In one stroke, they're making arena rock a more intimate and more exciting spectacle.
The band are closer to all of the crowd, providing more action as they randomly run to each of the stage's four sides. The lighting is imaginative and the sound, from the amps strung up high above them, penetrates the farthest corners.
On this tour, there's never a bad seat in the house, and the higher you can get, the more dramatic the view. Originally dubbed Mensch's Folly (co-manager Peter Mensch came up with the idea for playing in the round after a new, regular stage set had just been finished to the tune of 100,000 dollars!), this production is proving a great success, leaving the fans breathless... and baffled.
How the hell do Leppard get to and from the stage when there's no visible means of escape through the massed paying public?
The Harry Houdinis of rock are giving nothing away.
Stretched out in just swimming trunks and shades, poolside at a star-infested LA hotel (U2, Chrissie Hynde, Jamie Lee Curtis and a few English footballers, past and present, were all hanging out), singer Joe Elliot remains tight-lipped.
"It's not a case of paranoia that we don't want to be spotted. It's the element of surprise; we like to think that everybody goes home wondering how the f*** we got in there in the first place."
"Maybe we slid down to the stage on batpoles. Or maybe we were under the stage from soundcheck onwards."
Maybe.
Out of the dozen American dates that Leppard took in before they reached the West Coast at San Diego, only two have be been played with the stage at one end.
Phoenix, Arizona, was one; a fiery gig, but one which proved them right in thinking that, for the thousands of Joe Sixpacks and rockin' chicks, looking the band right in the eye one or two at a time is a whole lot more fun than squinting, as per usual, at five comparatively tiny and static blurs.
As they continually got in each other's way at Phoenix it also became
obvious that they'd half forgotten how to play to an audience straight ahead.
Playing is the round isn't easy or always possible (in Britain, only Birmingham's NEC could accommodate the 40 tons of gear that has to be hung from the roof). Yet it's different and fresh for band and fans alike.
Joe relishes the challenge, albeit an exhausting one.
"Well, I'd be a liar if I said it wasn't exhausting. The first night we did in the round was like the first gig of the 'Hysteria' tour, in Dublin I think. We did eight days' rehearsal on that stage before the first show, but we still ended up trying to fill the stage too much, and by the end of 'Hit and Run' everybody was looking for a bucket to throw up into."

- DATA TO EXAMINE:
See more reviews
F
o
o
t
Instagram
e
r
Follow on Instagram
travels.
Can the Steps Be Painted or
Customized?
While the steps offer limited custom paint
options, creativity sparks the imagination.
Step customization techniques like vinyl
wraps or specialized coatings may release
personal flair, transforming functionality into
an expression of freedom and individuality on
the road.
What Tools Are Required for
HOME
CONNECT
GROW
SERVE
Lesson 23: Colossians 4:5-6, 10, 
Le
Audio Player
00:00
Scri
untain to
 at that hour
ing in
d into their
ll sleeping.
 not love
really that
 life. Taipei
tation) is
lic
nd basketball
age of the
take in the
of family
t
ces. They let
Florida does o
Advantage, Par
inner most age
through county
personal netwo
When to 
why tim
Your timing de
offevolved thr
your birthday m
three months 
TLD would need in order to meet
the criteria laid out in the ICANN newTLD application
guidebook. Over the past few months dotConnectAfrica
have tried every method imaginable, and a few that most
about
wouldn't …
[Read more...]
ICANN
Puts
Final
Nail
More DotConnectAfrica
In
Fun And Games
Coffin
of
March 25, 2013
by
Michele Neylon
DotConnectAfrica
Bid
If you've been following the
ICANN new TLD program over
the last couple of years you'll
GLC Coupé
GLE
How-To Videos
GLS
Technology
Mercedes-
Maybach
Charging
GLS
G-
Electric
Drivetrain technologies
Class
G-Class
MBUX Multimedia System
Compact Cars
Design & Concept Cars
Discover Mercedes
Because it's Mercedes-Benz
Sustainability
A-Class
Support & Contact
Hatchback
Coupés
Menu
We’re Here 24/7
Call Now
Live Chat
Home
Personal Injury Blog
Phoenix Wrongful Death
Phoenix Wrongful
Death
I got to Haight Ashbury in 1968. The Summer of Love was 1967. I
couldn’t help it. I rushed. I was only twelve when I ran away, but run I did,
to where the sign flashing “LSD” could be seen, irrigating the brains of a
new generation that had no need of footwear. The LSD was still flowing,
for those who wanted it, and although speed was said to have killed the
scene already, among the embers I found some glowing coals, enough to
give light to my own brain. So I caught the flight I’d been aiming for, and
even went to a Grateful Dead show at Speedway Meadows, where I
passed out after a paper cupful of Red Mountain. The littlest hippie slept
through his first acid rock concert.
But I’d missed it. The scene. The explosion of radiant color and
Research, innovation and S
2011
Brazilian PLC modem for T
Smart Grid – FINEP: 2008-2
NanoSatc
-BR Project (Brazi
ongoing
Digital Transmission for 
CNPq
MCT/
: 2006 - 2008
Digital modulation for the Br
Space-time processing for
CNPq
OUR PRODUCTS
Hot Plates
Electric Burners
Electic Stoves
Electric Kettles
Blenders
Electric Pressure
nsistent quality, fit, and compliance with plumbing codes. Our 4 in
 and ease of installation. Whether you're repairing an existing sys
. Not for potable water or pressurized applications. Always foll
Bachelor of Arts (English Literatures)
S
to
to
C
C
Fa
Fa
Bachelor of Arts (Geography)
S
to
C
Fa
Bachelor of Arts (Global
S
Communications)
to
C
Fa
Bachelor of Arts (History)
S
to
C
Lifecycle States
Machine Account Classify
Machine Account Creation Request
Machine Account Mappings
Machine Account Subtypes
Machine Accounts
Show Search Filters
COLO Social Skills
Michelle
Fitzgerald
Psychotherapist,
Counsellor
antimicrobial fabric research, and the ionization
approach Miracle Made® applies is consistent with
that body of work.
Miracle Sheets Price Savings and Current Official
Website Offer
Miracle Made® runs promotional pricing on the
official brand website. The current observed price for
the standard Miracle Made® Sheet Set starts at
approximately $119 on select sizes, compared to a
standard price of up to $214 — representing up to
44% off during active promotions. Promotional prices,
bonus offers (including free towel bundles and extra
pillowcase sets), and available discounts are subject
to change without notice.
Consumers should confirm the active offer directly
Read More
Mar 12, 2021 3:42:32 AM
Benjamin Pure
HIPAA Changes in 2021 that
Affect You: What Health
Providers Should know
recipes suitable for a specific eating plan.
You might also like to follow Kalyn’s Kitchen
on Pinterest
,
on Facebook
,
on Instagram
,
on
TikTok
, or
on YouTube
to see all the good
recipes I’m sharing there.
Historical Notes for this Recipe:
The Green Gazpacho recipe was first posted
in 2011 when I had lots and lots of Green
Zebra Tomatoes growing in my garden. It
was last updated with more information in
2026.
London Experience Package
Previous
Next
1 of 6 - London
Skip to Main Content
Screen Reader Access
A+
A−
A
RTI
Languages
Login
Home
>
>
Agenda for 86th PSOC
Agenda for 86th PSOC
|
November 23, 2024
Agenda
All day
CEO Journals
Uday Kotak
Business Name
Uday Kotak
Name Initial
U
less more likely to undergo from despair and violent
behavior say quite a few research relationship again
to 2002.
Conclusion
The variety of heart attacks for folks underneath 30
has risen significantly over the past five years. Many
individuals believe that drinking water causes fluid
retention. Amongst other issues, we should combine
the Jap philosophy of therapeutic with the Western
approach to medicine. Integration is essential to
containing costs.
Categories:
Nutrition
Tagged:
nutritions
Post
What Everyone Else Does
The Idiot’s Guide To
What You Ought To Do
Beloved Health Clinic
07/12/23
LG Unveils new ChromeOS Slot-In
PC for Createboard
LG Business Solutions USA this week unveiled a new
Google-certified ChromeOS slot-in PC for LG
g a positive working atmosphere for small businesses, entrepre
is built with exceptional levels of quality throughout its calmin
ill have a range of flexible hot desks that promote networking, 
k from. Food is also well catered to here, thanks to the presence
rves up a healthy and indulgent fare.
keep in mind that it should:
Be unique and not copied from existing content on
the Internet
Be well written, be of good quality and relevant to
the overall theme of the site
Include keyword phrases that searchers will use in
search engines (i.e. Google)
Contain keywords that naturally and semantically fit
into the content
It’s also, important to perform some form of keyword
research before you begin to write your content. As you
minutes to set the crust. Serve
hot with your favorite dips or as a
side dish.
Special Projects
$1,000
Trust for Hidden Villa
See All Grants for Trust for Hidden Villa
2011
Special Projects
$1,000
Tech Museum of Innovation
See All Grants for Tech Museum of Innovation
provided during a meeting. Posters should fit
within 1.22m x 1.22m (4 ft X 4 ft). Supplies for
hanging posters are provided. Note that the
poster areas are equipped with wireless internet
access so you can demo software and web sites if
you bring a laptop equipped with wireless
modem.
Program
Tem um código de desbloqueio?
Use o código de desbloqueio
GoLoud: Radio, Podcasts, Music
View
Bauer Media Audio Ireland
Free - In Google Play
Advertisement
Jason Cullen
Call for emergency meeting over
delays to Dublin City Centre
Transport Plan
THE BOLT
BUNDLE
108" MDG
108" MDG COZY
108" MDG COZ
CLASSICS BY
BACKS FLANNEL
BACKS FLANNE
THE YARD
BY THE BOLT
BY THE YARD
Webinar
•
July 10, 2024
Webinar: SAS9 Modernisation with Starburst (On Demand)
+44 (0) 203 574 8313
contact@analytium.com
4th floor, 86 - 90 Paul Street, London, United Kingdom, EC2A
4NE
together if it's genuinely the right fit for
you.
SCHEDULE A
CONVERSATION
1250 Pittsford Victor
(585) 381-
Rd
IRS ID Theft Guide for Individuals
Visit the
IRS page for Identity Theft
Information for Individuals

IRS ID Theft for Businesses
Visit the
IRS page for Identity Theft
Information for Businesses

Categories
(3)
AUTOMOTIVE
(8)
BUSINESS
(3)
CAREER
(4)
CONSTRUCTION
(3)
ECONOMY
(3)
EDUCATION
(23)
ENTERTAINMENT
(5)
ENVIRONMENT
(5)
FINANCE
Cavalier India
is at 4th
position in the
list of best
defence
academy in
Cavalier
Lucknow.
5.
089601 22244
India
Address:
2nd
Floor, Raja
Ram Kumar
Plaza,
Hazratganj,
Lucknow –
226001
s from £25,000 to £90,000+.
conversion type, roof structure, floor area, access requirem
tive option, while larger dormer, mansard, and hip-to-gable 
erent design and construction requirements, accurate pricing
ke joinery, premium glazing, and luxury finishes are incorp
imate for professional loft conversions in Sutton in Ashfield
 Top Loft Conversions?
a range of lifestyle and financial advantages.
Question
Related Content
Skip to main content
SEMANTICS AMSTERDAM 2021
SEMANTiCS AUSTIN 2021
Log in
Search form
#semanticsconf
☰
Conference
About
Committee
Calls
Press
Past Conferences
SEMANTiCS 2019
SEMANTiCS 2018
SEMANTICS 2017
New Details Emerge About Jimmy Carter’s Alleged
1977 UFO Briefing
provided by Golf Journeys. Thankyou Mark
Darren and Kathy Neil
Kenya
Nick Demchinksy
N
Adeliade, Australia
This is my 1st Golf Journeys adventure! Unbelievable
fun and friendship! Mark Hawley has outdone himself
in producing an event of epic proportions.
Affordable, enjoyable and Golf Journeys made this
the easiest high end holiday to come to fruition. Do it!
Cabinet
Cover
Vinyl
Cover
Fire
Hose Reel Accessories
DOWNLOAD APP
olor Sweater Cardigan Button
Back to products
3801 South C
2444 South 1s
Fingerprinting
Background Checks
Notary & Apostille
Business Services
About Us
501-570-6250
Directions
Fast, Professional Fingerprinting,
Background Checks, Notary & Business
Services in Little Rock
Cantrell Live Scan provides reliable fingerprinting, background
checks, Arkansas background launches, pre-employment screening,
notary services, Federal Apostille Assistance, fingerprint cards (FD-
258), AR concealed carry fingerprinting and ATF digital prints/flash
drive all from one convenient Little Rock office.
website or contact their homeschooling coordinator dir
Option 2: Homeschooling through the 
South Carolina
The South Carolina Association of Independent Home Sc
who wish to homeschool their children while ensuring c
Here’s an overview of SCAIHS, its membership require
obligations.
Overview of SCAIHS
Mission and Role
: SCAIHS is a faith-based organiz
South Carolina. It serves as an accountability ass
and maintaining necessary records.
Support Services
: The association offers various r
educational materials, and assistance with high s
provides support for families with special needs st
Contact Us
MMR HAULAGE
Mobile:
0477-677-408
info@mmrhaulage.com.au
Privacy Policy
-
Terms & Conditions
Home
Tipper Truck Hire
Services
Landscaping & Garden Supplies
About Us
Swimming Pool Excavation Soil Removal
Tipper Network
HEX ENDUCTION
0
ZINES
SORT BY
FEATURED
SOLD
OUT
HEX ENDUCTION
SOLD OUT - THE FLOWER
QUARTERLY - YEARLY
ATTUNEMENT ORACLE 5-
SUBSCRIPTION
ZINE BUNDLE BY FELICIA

- DIRECTIONS FOR THIS TASK: Copy the Def Leppard tour article starting with "The Harry Houdinis" and going on through "Elliot remains tight-lipped.", changing "tight-lipped" to "silent". Rely only on the Def Leppard tour article; the items play no part.

- TASK OUTPUT:
The Harry Houdinis of rock are giving nothing away.
Stretched out in just swimming trunks and shades, poolside at a star-infested LA hotel (U2, Chrissie Hynde, Jamie Lee Curtis and a few English footballers, past and present, were all hanging out), singer Joe Elliot remains silent.